Algérie

Le rossignol s’est tu. Le maître de la chanson chaâbi inhumé mardi.




Le rossignol s’est tu. Le maître de la chanson chaâbi inhumé mardi.
El Hachemi Guerouabi s’en est allé. Le rossignol s’est tu pour toujours. La voix langoureuse qui a chanté avec tant de passion, de chaleur et de générosité le chaâbi, plus particulièrement le haouzi, pour des générations de mélomanes appartient désormais au passé.
 
El Hachemi Guerouabi, l’un des derniers grands maîtres de la musique populaire, certainement la plus répandue et la plus prisée à travers le territoire national, a tiré sa révérence dans la nuit de lundi au monde artistique, suite à une maladie à laquelle il a résisté de toutes ses forces mais qu’il n’a, hélas, pas pu vaincre. On imagine qu’il est parti avec ce même sourire, un tantinet espiègle, qui l’a toujours accompagné et qui l’avait rendu familier à des milliers et des milliers de fans d’ici et d’ailleurs.
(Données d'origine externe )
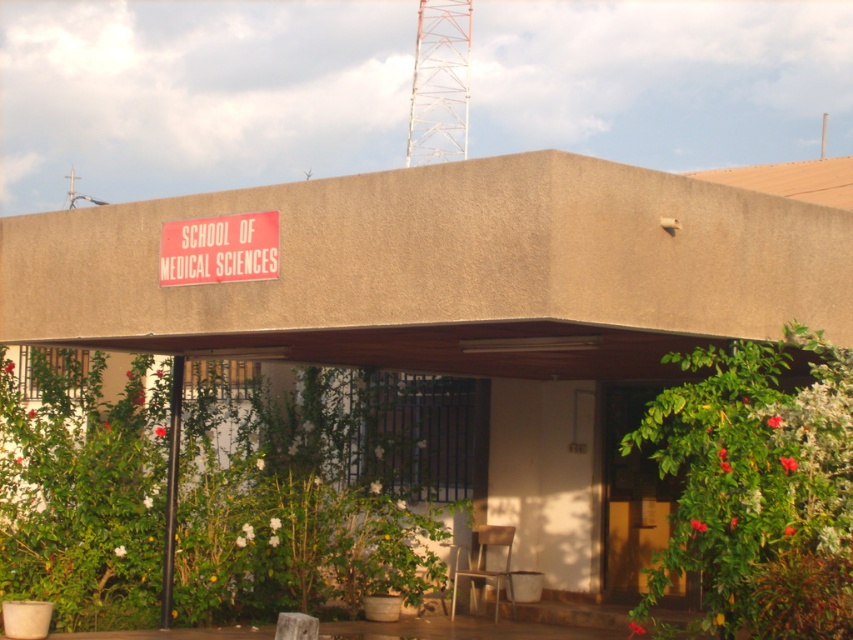
Question: Does brown wooden door at center appear on the left side of red matte sign at upper center?

Choices:
 (A) yes
 (B) no

Answer: (B)

Question: Among these points, which one is farthest from the camera?

Choices:
 (A) (653, 548)
 (B) (169, 248)

Answer: (A)

Question: Among these points, which one is farthest from the camera?

Choices:
 (A) (177, 227)
 (B) (643, 477)

Answer: (B)

Question: Which of the following is the closest to the observer?

Choices:
 (A) brown wooden door at center
 (B) red matte sign at upper center

Answer: (B)

Question: Where is brown wooden door at center located in relation to red matte sign at upper center in the image?

Choices:
 (A) above
 (B) below

Answer: (B)

Question: Is brown wooden door at center wider than red matte sign at upper center?

Choices:
 (A) no
 (B) yes

Answer: (B)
Des fidèles qui lui témoignent, en cette douloureuse circonstance, toute leur reconnaissance de les avoir charmés et bercés par d’abord une voix veloutée, mélodieuse, envoûtante portant en elle la magie de transporter les âmes sensibles au-delà du temps, ensuite un style d’interprétation d’une rigueur époustouflante qui, comme pour El Anka, a fait naturellement école par son originalité, et enfin un genre musical qui, à travers les textes écrits et laissés par nos illustres poètes, vous confronte en permanence aux vicissitudes de la vie, à une réalité sociale, culturelle et même politique dans laquelle chacun de nous se retrouve et s’implique dans ses propres émotions.
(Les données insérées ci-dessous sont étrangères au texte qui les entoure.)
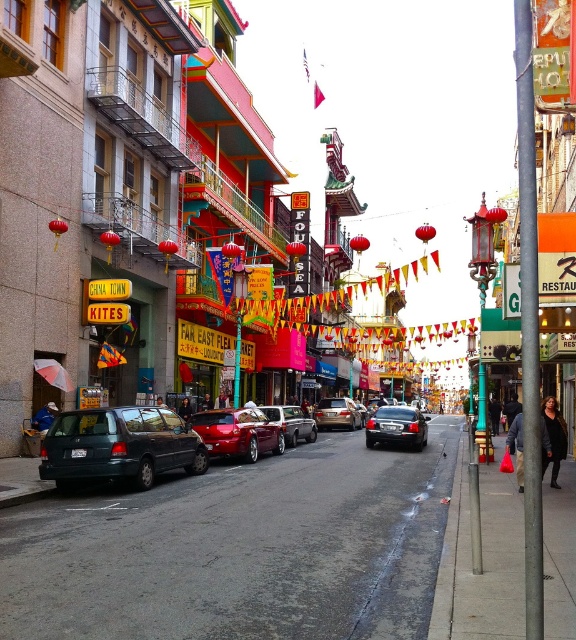
Between teal matte station wagon at lower left and shiny red car at center, which one has less height?

With less height is teal matte station wagon at lower left.

Which is above, teal matte station wagon at lower left or shiny red car at center?

teal matte station wagon at lower left is above.

Which is behind, point (115, 419) or point (293, 438)?

The point (293, 438) is more distant.

Image resolution: width=576 pixels, height=640 pixels. Identify the location of teal matte station wagon at lower left. (119, 445).

Can you confirm if dark asphalt road at center is positioned below glossy red car at center?

Indeed, dark asphalt road at center is positioned under glossy red car at center.

This screenshot has width=576, height=640. Identify the location of dark asphalt road at center. (240, 548).

The image size is (576, 640). I want to click on dark asphalt road at center, so click(240, 548).

Does dark asphalt road at center lie in front of black leather jacket at right?

No, dark asphalt road at center is further to the viewer.

Does dark asphalt road at center have a lesser width compared to black leather jacket at right?

In fact, dark asphalt road at center might be wider than black leather jacket at right.

Image resolution: width=576 pixels, height=640 pixels. Describe the element at coordinates (240, 548) in the screenshot. I see `dark asphalt road at center` at that location.

Where is `dark asphalt road at center`? This screenshot has width=576, height=640. dark asphalt road at center is located at coordinates (240, 548).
Un chaâbi profond et viscéral
Le chaâbi, comme le blues qui a servi de mode d’expression et d’émancipation aux Noirs américains, est donc une sorte de miroir à multiples facettes qui livre en vrac les enseignements de l’existence en traçant les frontières entre le bien et le mal, le beau et le laid, le fort et le faible, le sage et le turbulent, un kaléidoscope qui fait la part belle à la morale dans ses confrontations avec l’amour, la loyauté, la fidélité, l’amitié, la trahison, etc, tout en restant profondément attaché aux valeurs du sacré qu’il faut perpétuer à travers les âges, mission ô combien noble confiée au medh ou au chant religieux.
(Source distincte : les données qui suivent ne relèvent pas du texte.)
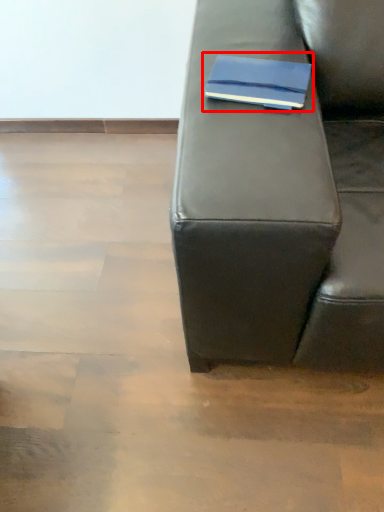
Question: From the image's perspective, what is the correct spatial relationship of paperback book (annotated by the red box) in relation to studio couch?

Choices:
 (A) above
 (B) below

Answer: (A)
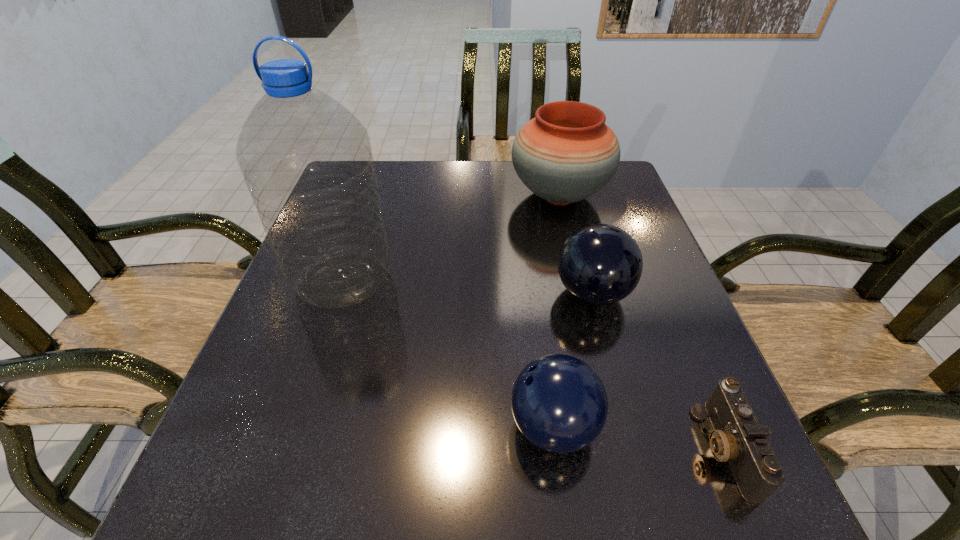
Where is `water jug`? The width and height of the screenshot is (960, 540). water jug is located at coordinates (307, 161).

Identify the location of the leftmost object. The width and height of the screenshot is (960, 540). (307, 161).

Where is `the farthest object`? the farthest object is located at coordinates (567, 153).

What are the coordinates of `pottery` in the screenshot? It's located at (567, 153).

The width and height of the screenshot is (960, 540). In order to click on the farther bowling ball in this screenshot , I will do `click(600, 264)`.

Locate an element on the screen. The height and width of the screenshot is (540, 960). the nearer bowling ball is located at coordinates (559, 403).

Image resolution: width=960 pixels, height=540 pixels. In order to click on camera in this screenshot , I will do `click(738, 438)`.

Find the location of a particular element. free point located on the right of the water jug is located at coordinates (574, 280).

This screenshot has width=960, height=540. What are the coordinates of `vacant area located on the left of the pottery` in the screenshot? It's located at (x=469, y=195).

Identify the location of free point located 0.220m on the side of the farther bowling ball with the finger holes. The width and height of the screenshot is (960, 540). (451, 294).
Le chaâbi, toutefois, pour atteindre les cœurs et les consciences, doit être chanté avec les tripes, et à ce jeu Guerouabi, à l’image de tous les interprètes qui ont marqué la première génération des grands maîtres, à savoir El Anka, El Ankis, Khelifa Belkacem, H’cicen, Omar Mekraza, Hadj Menouar, Hacen Saïd, Amar Lachab, Réda El Djilali, Farid Oudjdi, pour ne citer que ces quelques noms, excellait dans l’art de transcender les quacidate par une puissance communicative qui illustrait en fait toute la dimension de sa personnalité artistique, et par extension de sa popularité.
Maître chaâbi
A vrai dire, chacune de ces immenses figures du chaâbi avait son timbre, voire - ce qu’on appelle communément dans le jargon des initiés - une khana reconnue et appréciée par le grand public qui leur a permis de porter bien haut l’étendard du genre musical. Mais El Hachemi tout en appartenant à la même lignée, avait incontestablement quelque chose en plus, indéfinissable mais bien présente, qui faisait qu’il avait un auditoire pluriel et une aura qui allait au-delà des normes établies. Dans le milieu très conservateur de la musique populaire, où pour prétendre au titre de cheikh il faut sacrifier ses nuits de sommeil et entretenir sa mémoire, l’enfant de Belcourt apparaît comme une icône pour qui chanter est d’abord une passionnante aventure qui s’ouvre à la vie.
C’est que Guerouabi, qui avait le respect du professionnalisme dans toute son étendue, ne faisait jamais dans l’approximatif. Textes du terroir ou chansonnettes, il avait ce don sublime de faire apprécier la chanson en associant avec un rare bonheur chaleur vocale et maîtrise technique ? Cela paraît tellement simple de l’écouter interpréter avec une facilité déconcertante des classiques comme El Haraz, Youm el Djemâa, Lériem djaouni el barah, etc. mais derrière chaque morceau, c’est le métier qui contrôle la gamme et la mesure. Les jeunes aimaient particulièrement cet éternel jeune premier de la chanson chaâbi parce que, quelque part, il répondait à leurs attentes par une musique qui correspondait à leurs vibrations sentimentales. Entre l’artiste et ses admirateurs, il y a toujours eu un lien indéfectible qui persistera toujours. Ce sera le leg de ce géant qui va bien sûr laisser un vide difficile à combler.